Dude, we can be friends.

 Just as the ascendency of the aircraft carrier is not due to the ships themselves, but the increasing capabilities of the aircraft they "fired" at the enemy  (more on this later, Rick-OShay), the eclipse of the battleship is largely due to the fact that they continued to fire (only slightly improved) WWI era shells.  

  In addition, it is my opinion only (feel free to disagree) that the American decision to delay fielding the proximity/VT fuse for fear of compromising the technology to the enemy increased the battleship's vulnerability to air attack for too long, needlessly.  Not until the kamikaze scourge in the Pacific was the VT fuse authorized for use in that theater.

 When the battleship New Jersey was activated to provide naval gunfire support during the Viet Nam War, it became increasingly apparent that throwing 1 or more officers with 15 millions of dollars in training in a 50 million dollar airplane at the Communists in order to drop a 500 pound bomb on them had some costs that weren't readily apparent at first examination - news real footage of pilots in prisoner of war camps, lawn-darting expensive aircraft into rice paddies due to SAM and AAA fire, and also nearly losing the carriers themselves, as almost happened with fires aboard the USS Forrestal and USS Enterprise.

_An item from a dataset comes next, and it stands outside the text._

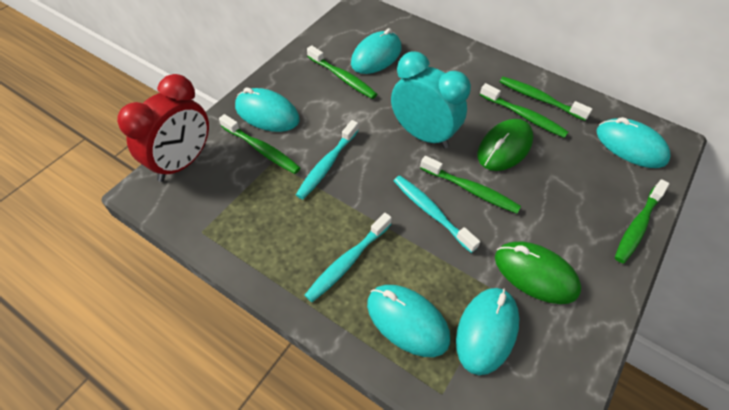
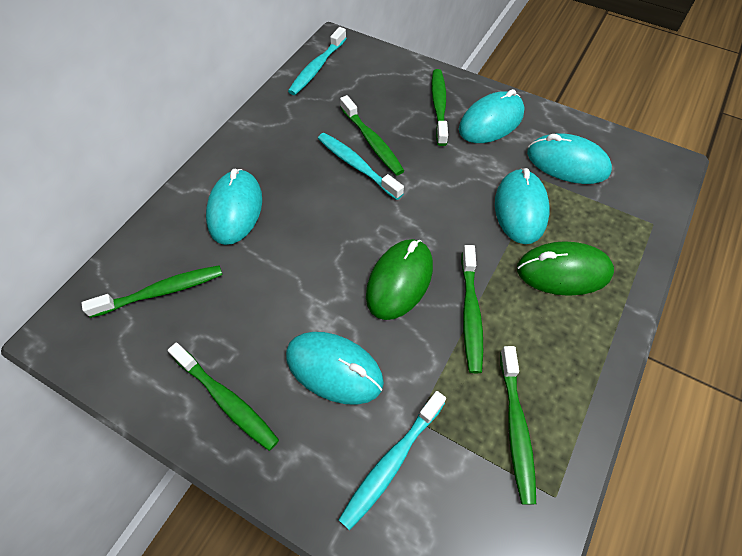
red clock: [117,74,209,182] = 1 -> none = 0
turquoise clock: [391,51,471,148] = 1 -> none = 0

 This is not to disparage the brave men who fought those fires & saved their ship, or the brave men that bored in on their assigned targets despite the tracers & missiles rising up to greet them - but the bean counters and even the Navy itself figured out that the more of these targets that could  be serviced by naval gunfire, the less risk and expense we would run.

 This is why the New Jersey was activated, & why the old heavy cruisers with the automatic 8 inch guns were on the gun line.  But what if they could reach even further inland?  Even more targets could be handled without risking pilots and airplanes!

 To that end the Navy explored fitting sabots to the conventional 11" shells intended for the recently-decommissioned "Atomic Annie" style M65 atomic cannon and firing them out of the 16" 50 cal Mark 7 naval gun.



http://navweaps.com/Weapons/WNUS_16-50_mk7.php
In the spring or summer of 1967 when USS New Jersey (BB-62) was being activated for Vietnam, Indian Head Naval Ordnance Station proposed taking 23,000 non-nuclear 280 mm (11") shells left over from the Army's "atomic cannon" program and converting them via a sabot and obturator to be used in 16" (40.6 cm) guns. This was apparently a part of or in conjunction with the "Gunfighter" program for developing Long Range Bombardment Ammunition (LRBA) projectiles. Test shots were fired in 1968 and 1969 at Yuma and at Barbados, with the latter location using two 16"/45 (40.6) cm guns welded end-to-end and achieving ranges out to 83,850 yards (76,670 m) with a 745 lbs. (338 kg) shell fired at a muzzle velocity of 4,550 fps (1,387 mps). (actual range form an Iowa class would probably be somewhat less - Rick-OShay) The program was apparently halted when New Jersey was decommissioned in 1969. A photograph of the disassembled saboted round is shown below. During the 1980s deployment, an investigation was undertaken to consider converting 280 mm projectiles into cargo rounds carrying about 300 sub-munitions, but no prototypes were constructed.



During the 1980s reactivation there was some consideration to building SCRAMJET propelled rounds for the main guns - http://www.combatreform.org/battleships.htm  will take you to an article discussing the technology.  My failing memory says it was about a 200 mile range with a 200 pound warhead, or about the same payload as the 8 inch howitzer shell.  If precision guided via designator or GPS, that is nothing to sneeze at, especially 9 at a time.

Not so crazy when you look at what it cost Germany to lose 2 world wars.

Yes.  See below.  Err ... above I mean.